Good journalism changes lives.
I have no delusions of grandeur, but I can honestly say that my life changed when I first stepped into The Telescope’s newsroom. It was hook, line and sinker.
I’ve learned more at The Telescope than every other class combined. I learned about the craft, about the field, but mostly, I learned about myself.
The Telescope is a special place, and it saddens me to be leaving it. But I’m thankful for every minute that I’ve spent here.
After these last two years, I can say with certainty that, if you are on the fence about joining the staff, take the plunge.
You’ll make friends here, and not the fleeting kind. You’ll bond over bad puns in headlines. You’ll make honest, real connections with people. Lasting connections, at least in my opinion.
You’ll spend way too much time in the newsroom. It’ll become your second home. You’ll spend hours reading captions, deleting semicolons and deciding whether or not to add an Oxford comma.
There’ll be tears, and sweat, and possibly blood. There’ll be no shortage of coffee, or holy-shit-deadline-is-in-an-hour moments.
But the newsroom will hook you, and no matter how it mistreats you, you’ll always come back.

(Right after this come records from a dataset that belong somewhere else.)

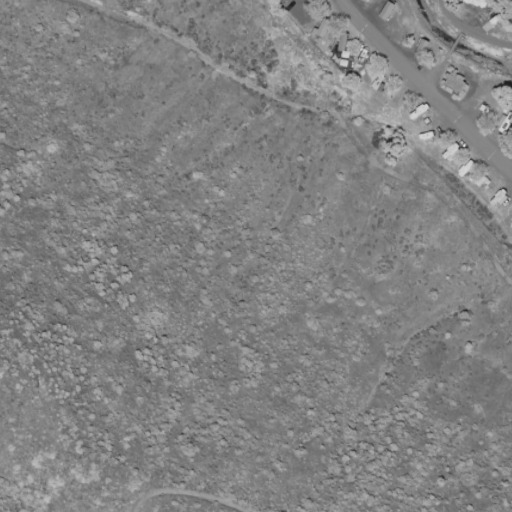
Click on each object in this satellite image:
building: (368, 0)
building: (389, 10)
road: (474, 28)
road: (427, 92)
road: (294, 100)
road: (192, 500)
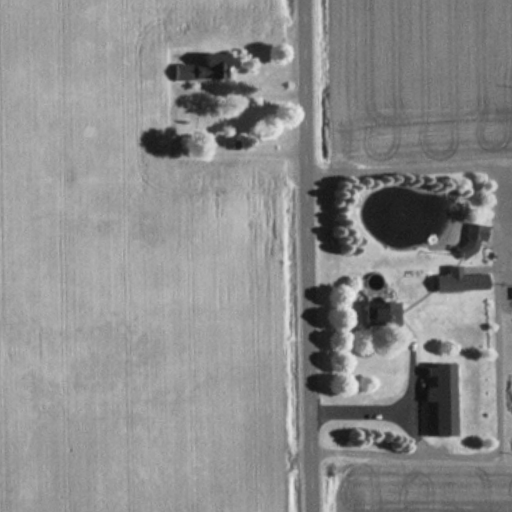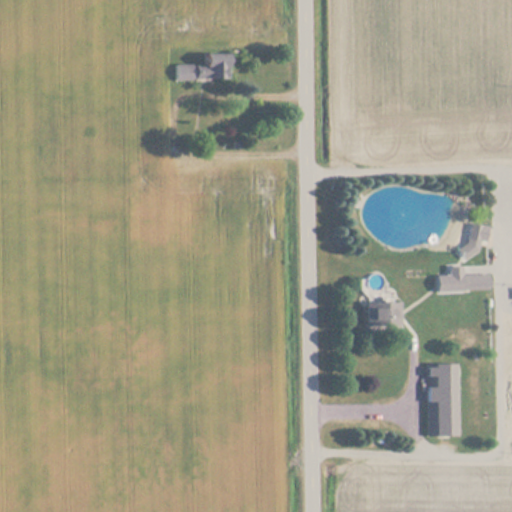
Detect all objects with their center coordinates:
building: (202, 70)
road: (311, 256)
building: (461, 283)
building: (381, 316)
building: (440, 399)
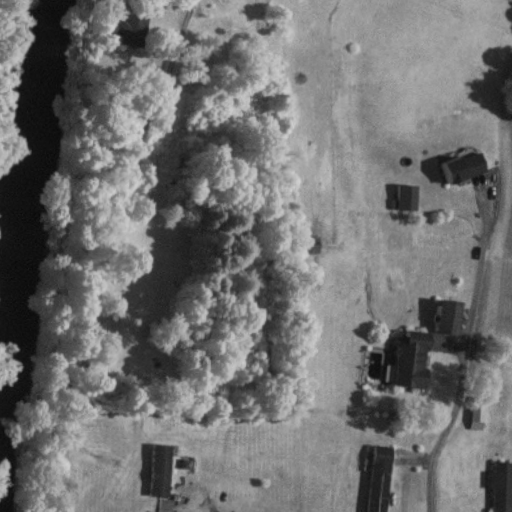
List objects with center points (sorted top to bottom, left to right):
building: (463, 168)
river: (25, 219)
road: (465, 355)
road: (201, 508)
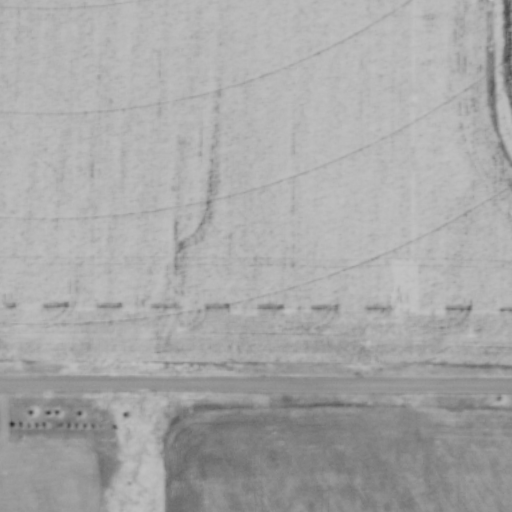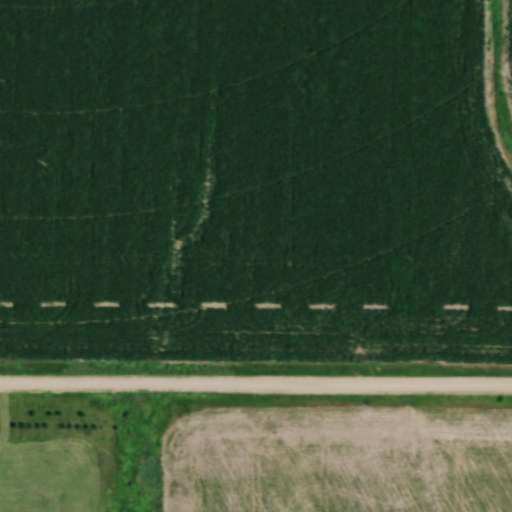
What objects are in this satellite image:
road: (255, 387)
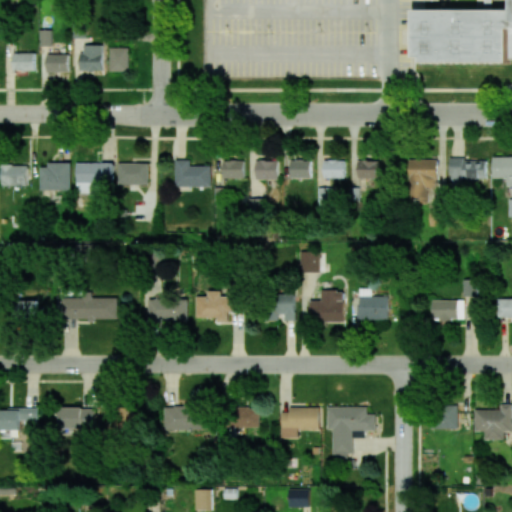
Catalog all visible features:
road: (296, 10)
building: (45, 37)
building: (463, 38)
road: (297, 55)
road: (386, 55)
road: (162, 56)
building: (92, 57)
building: (119, 59)
building: (24, 61)
building: (58, 62)
road: (255, 89)
road: (81, 112)
road: (337, 112)
building: (300, 168)
building: (503, 168)
building: (233, 169)
building: (267, 169)
building: (334, 169)
building: (368, 169)
building: (467, 169)
building: (133, 173)
building: (191, 174)
building: (14, 175)
building: (55, 176)
building: (94, 177)
building: (421, 177)
building: (323, 195)
building: (256, 204)
building: (88, 248)
building: (309, 261)
building: (470, 287)
building: (217, 305)
building: (372, 305)
building: (328, 306)
building: (90, 307)
building: (282, 307)
building: (168, 309)
building: (445, 309)
building: (26, 310)
road: (256, 362)
building: (128, 416)
building: (445, 416)
building: (187, 417)
building: (18, 418)
building: (76, 418)
building: (242, 418)
building: (299, 420)
building: (494, 421)
building: (347, 427)
road: (404, 437)
building: (299, 497)
building: (203, 499)
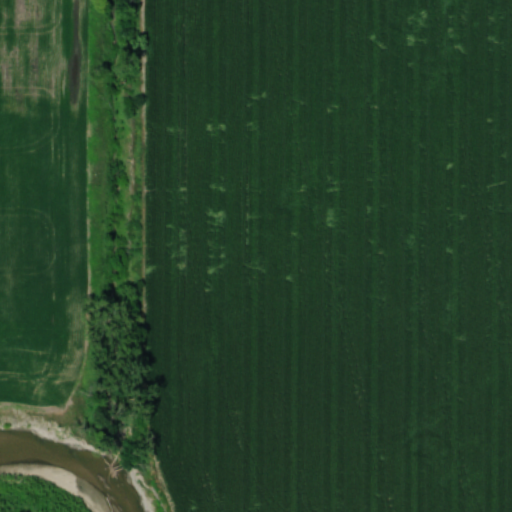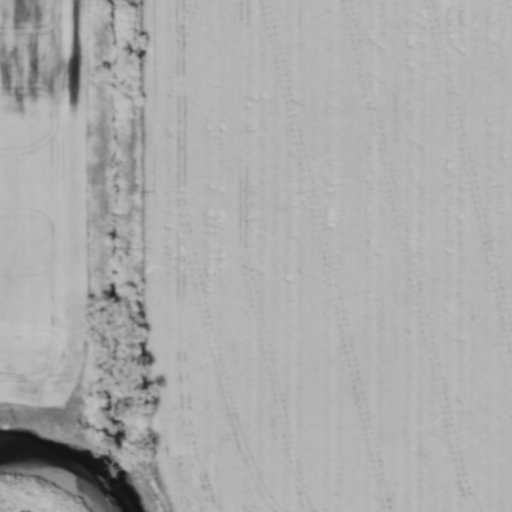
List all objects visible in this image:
river: (69, 468)
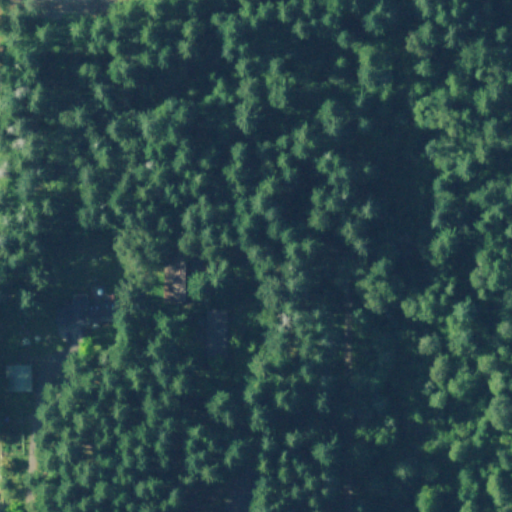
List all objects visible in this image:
road: (27, 9)
road: (440, 26)
road: (246, 70)
road: (361, 147)
building: (170, 283)
building: (91, 310)
building: (78, 315)
building: (211, 333)
road: (46, 357)
building: (15, 376)
building: (24, 376)
road: (340, 401)
building: (241, 492)
building: (242, 492)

Well, at least for those of us with ink in our blood.
And even though our sliver of the media may seem insignificant, the work done at The Telescope is every bit as valid as any legacy newspaper.
So, firstly, I’d like to thank The Telescope for basically sealing my fate. I flirted with going into advertising for a while. But I’ve caught the journalism bug. Now I’m doomed.
I’d like to thank the staff, both current and former. It’s inspiring to work with so many talented men and women every day. You have all made me better, in a way.
And I’d like to thank our adviser and our business manager. You are amazing teachers and incredible people. The newsroom would not be the same place without both of you.
Good journalism changes lives. And there is definitely good journalism being done here.